The task:
Please, without the pictures, retype exactly the lines from the start of the material through the line that holds "table_cell [357, 1241, 553, 1285]".

Extracted information:

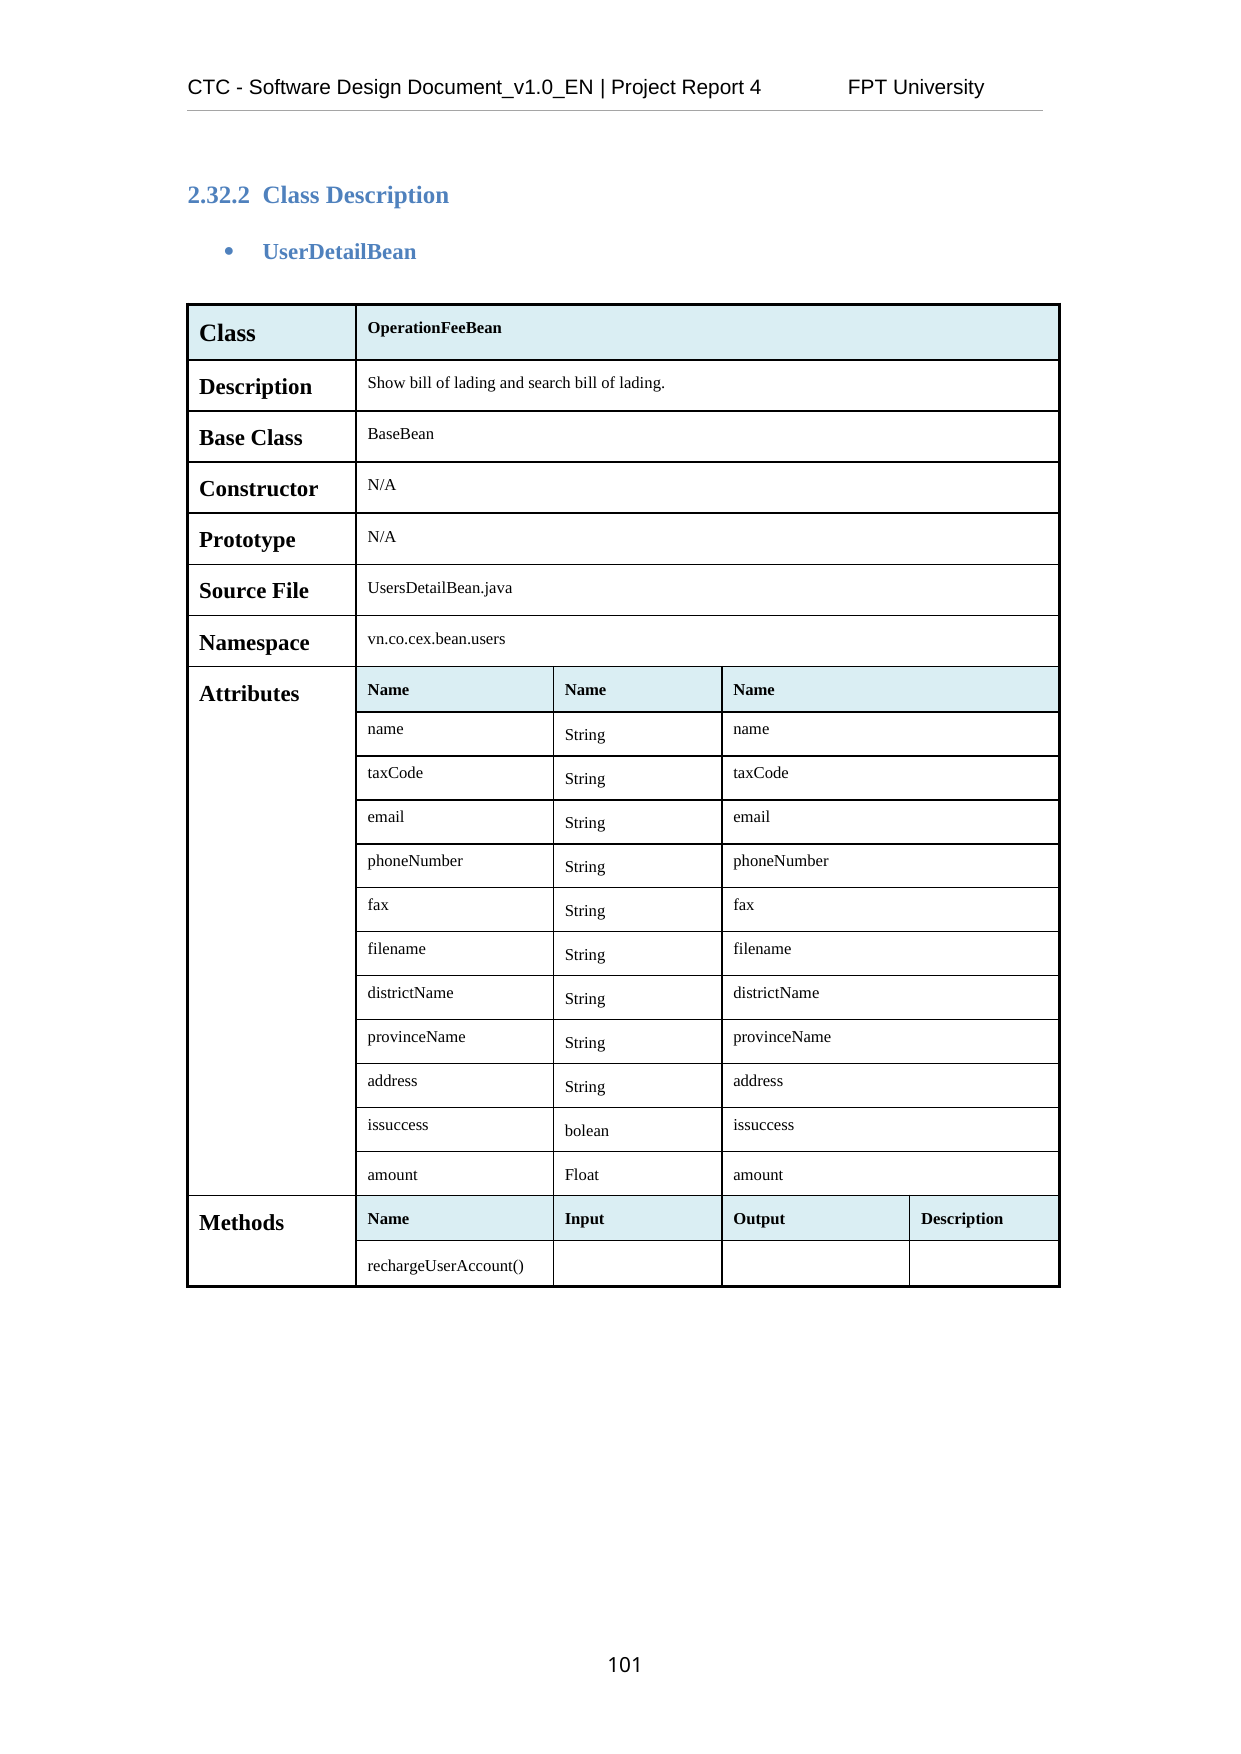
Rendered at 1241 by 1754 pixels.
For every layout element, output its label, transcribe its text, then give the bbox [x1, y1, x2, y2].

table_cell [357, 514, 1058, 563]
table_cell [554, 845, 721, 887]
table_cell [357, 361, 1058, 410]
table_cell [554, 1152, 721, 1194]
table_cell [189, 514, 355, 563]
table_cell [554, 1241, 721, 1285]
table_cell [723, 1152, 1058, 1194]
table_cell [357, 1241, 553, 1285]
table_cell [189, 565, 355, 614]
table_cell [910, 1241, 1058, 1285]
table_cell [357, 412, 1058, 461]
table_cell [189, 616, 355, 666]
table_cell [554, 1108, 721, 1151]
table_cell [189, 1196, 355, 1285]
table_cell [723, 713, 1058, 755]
subtitle UserDetailBean [225, 238, 1053, 264]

Task output:
Rendered at 1241 by 1754 pixels.
For every layout element, output its label, transcribe its text, then give the bbox [x1, y1, x2, y2].

table_cell [357, 514, 1058, 563]
table_cell [554, 845, 721, 887]
table_cell [357, 361, 1058, 410]
table_cell [554, 1152, 721, 1194]
table_cell [189, 514, 355, 563]
table_cell [554, 1241, 721, 1285]
table_cell [723, 1152, 1058, 1194]
table_cell [357, 1241, 553, 1285]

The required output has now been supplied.